* [WRITTEN PROBLEM]: State only the number of lines in the listing below that contain the string "heart", matching case exactly.

== GIVEN DATA ==

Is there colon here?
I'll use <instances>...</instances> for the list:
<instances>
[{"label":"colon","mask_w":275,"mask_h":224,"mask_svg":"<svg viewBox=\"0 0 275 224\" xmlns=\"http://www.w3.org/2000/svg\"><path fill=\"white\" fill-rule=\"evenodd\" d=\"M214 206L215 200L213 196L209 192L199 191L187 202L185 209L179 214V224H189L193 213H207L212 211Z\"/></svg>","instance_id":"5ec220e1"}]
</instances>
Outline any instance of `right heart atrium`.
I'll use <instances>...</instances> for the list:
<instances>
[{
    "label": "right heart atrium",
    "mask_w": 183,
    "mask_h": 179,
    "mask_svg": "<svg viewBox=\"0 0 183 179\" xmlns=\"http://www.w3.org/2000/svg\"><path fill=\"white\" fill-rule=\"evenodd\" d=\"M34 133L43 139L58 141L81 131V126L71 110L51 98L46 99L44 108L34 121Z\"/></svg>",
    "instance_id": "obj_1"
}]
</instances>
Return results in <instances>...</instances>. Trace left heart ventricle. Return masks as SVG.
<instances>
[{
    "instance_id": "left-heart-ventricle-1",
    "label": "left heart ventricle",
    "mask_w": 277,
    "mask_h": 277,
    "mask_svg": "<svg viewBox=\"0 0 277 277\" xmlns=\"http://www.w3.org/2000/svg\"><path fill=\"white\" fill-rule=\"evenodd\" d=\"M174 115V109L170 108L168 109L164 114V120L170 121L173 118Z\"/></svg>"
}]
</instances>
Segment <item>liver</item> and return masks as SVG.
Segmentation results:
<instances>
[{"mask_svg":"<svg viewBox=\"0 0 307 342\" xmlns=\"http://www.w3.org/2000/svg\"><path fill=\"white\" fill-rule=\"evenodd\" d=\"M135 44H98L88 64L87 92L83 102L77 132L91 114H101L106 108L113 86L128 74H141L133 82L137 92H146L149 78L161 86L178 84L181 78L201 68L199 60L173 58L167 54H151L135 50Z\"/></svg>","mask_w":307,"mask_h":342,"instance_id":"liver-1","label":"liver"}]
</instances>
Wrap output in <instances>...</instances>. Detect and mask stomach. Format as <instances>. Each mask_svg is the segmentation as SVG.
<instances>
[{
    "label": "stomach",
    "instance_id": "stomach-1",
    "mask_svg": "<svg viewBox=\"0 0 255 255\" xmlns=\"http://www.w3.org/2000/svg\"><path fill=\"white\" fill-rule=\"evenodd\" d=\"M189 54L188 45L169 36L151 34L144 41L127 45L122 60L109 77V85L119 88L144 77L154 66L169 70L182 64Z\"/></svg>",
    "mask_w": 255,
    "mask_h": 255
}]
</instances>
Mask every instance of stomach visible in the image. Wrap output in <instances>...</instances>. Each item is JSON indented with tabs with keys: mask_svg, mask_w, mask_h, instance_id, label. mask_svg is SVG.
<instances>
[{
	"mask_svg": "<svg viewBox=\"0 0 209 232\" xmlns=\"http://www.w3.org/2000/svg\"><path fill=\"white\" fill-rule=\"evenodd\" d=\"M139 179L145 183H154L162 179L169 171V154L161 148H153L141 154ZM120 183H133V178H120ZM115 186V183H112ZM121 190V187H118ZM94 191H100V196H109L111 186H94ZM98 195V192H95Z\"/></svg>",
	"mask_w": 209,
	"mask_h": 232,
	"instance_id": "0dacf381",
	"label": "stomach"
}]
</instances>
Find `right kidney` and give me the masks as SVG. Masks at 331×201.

===

* [RESULT FOR THIS EXERCISE]: 5